Smith’s new role with Intuit covers a big chunk of the accounting market.

Intuit estimates that some 235,000 accounting professionals use its products or work with clients that use them, which is up from the 185,000 that Intuit estimated were in its universe when PAS was created. An Intuit spokesman said that the company’s better understanding of the market has made it realize its base is larger than originally thought.

Exactly how Pro Tax and Accountant Central will operate is a work in progress. However, Smith and Grass already report several new initiatives.

Those efforts include continued development of what they expect will be a broad suite of accounting practice applications and expanded outreach to practitioners seeking education on Intuit products they are considering and service for products they already use.

In November, Intuit began a three-month program to visit 50 cities where it will provide training on all its accounting profession products at the same location. It said that the program reached 3,000 accountants in November alone.

On the support side, for this tax season, Intuit will increase its 200 full-time equivalent support staff by at least 10 percent and will have dedicated service/sales managers for each of its “large” accounting firm customers, those with at least five accountants on staff.

Smith expects the company to also offer a number of new perks for accountants along the lines of its recent decision to make the Accountants edition of its QuickBooks Enterprise and Premier lines available free to all Pro Advisor members. The products retail for $499.85 and $849, respectively.

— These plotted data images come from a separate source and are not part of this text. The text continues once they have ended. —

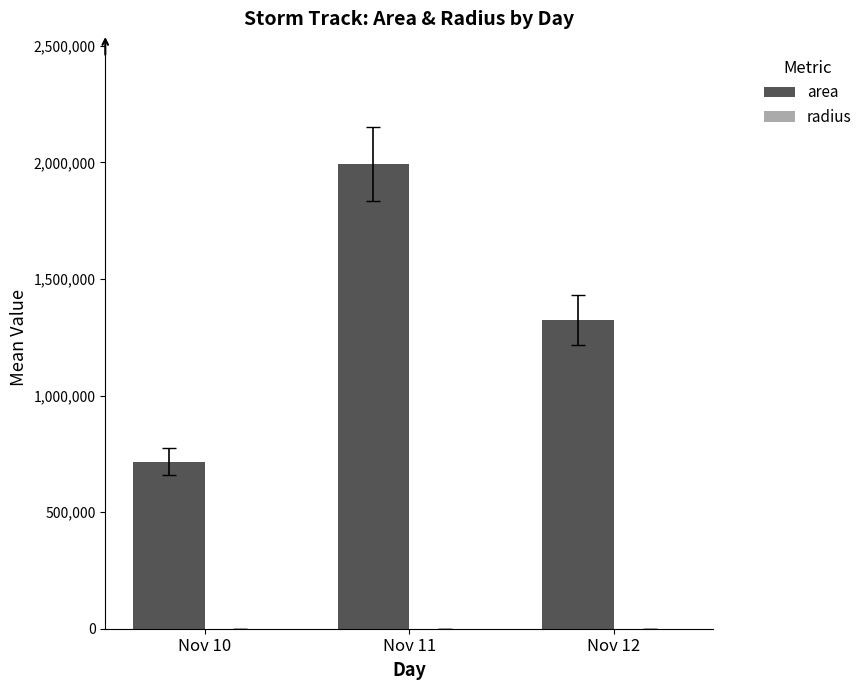

At which category is the sum across all series the highest?

Nov 11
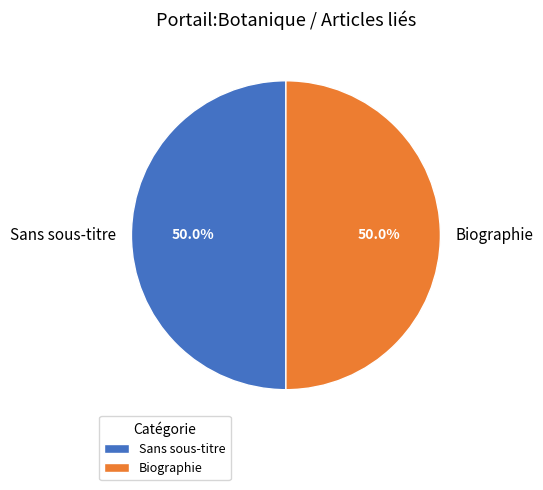

Do Biographie and Sans sous-titre together represent more than half of the pie?

Yes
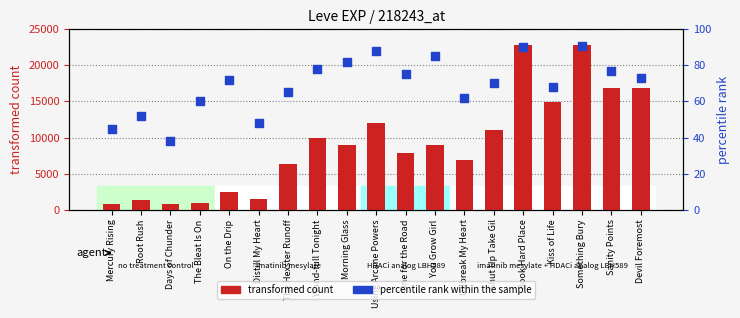

At how many categories does at least one series exceed 22150?

2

On plans to build out an accounting firm suite, Grass said, “This is what Accountant Central is all about. When you look at Intuit, there are many applications, but the issue is putting the pieces together in the right way.”

The now-defunct PAS began that suite process.

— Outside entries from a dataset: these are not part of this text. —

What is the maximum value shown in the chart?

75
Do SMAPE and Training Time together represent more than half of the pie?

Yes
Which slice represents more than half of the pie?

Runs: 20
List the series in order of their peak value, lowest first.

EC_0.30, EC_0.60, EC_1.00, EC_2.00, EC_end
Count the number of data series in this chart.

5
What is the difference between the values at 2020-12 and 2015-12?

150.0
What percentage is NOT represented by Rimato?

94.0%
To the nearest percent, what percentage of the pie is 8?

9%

  Last summer Intuit launched a Client Manager customer relationship management tool and financial statement report writer, each for use with the Accountants Edition of QuickBooks, and it launched several vertical editions of Quickbooks for industries that are vital to many CPAs’ practices.

Additional suite applications that Intuit has under development include a document management system, to be included in the 2003 tax season edition of Lacerte, a time and billing application, and different client write-up applications tailored for different types of accounting firms. Intuit already markets one write-up application.

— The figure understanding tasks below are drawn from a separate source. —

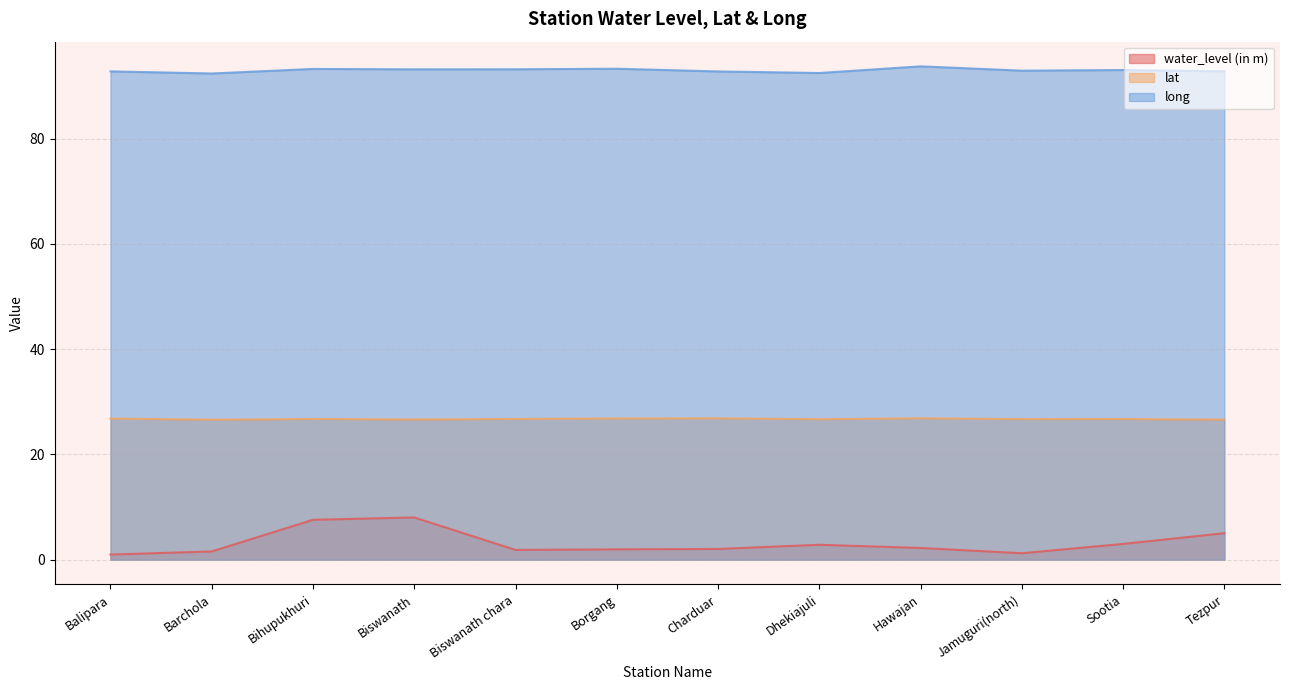

Count the number of categories in the chart.

12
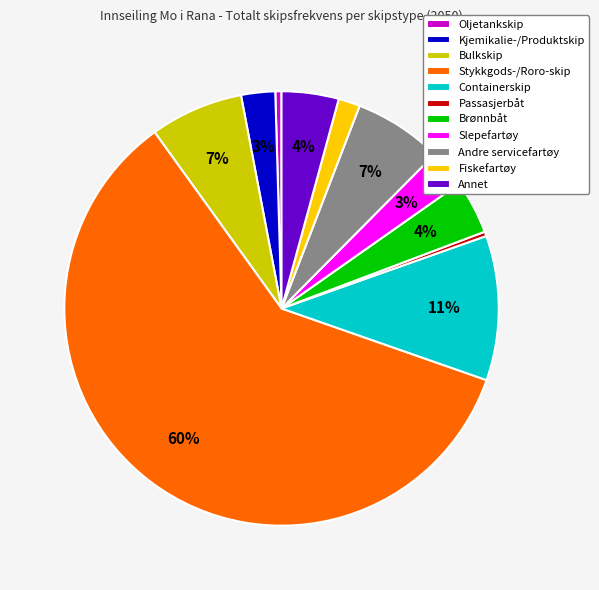

Is the sum of Fiskefartøy and Kjemikalie-/Produktskip greater than half?

No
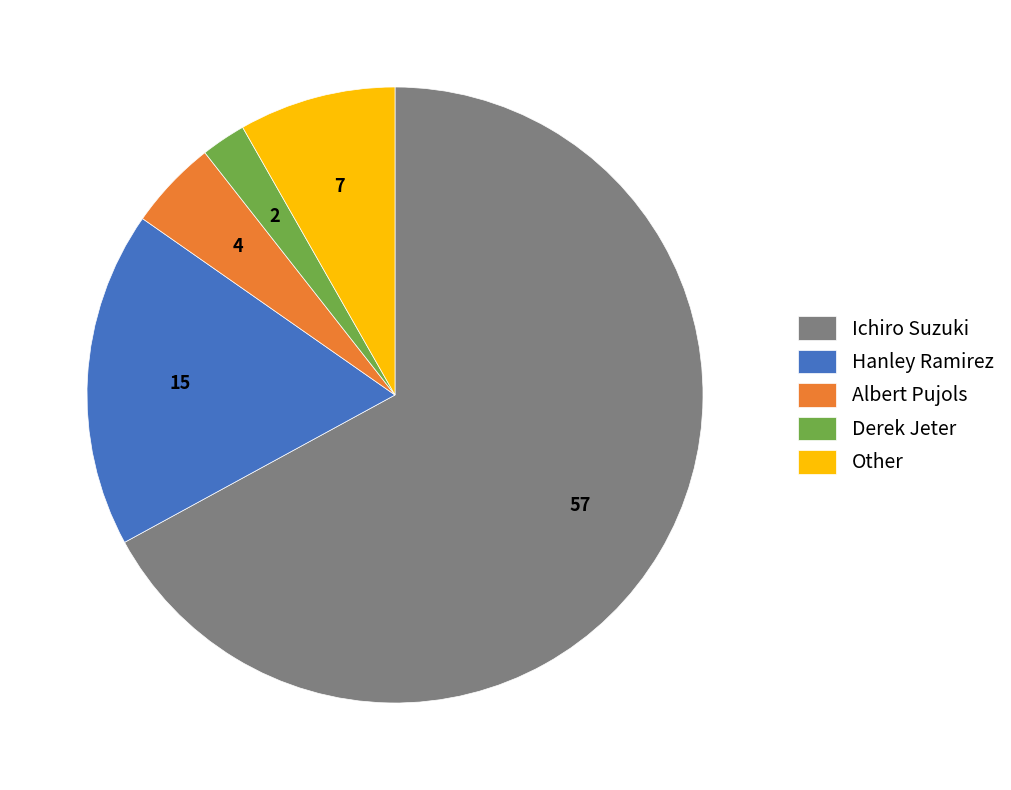

What is the largest slice in the pie chart?

Ichiro Suzuki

Smith and Grass said that PAS accomplished its mission, citing new products and several new communications initiatives launched in the past year. However, some accountants disagree.

Harold Brueckner, a sole practitioner and Lacerte user in Marble Falls, Texas, said that an electronic client organizer that Lacerte provided him last tax season caused his computer to crash. Merrily Whalen, a Lacerte user and operator of a two-person practice in Las Vegas, said customer service from Intuit has faded for her in the past year. Both practitioners have switched from Lacerte to other tax packages.

Grass said that the interview for this story was the first he heard of Brueckner’s problem. He plans to determine if there have been similar problems and, if so, to remedy them.

Carlton Collins, president of Accounting Software Adviser, an Atlanta-based accounting software industry consulting firm, said that the biggest complaint he hears is that accountants “get very few leads from the Pro Advisor program.”

To be sure, Intuit also gets a sizable share of compliments. Bruce T. Andersen, a Los Angeles-area QuickBooks Pro Advisor and CPA who uses Lacerte for tax work, praised that Intuit operation for being “very customer-service oriented.”